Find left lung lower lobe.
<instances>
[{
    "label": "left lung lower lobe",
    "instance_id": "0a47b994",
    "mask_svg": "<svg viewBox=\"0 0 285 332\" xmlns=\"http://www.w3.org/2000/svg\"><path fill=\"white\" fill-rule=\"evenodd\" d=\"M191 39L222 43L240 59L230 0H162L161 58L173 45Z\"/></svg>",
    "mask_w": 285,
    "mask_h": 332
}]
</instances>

===

Set down, unchanged, everything from the start of the material through the line containing "39L222 43L240 59L230".

Find left lung lower lobe.
<instances>
[{
    "label": "left lung lower lobe",
    "instance_id": "0a47b994",
    "mask_svg": "<svg viewBox=\"0 0 285 332\" xmlns=\"http://www.w3.org/2000/svg\"><path fill=\"white\" fill-rule=\"evenodd\" d=\"M191 39L222 43L240 59L230 0H162L161 58L173 45Z\"/></svg>",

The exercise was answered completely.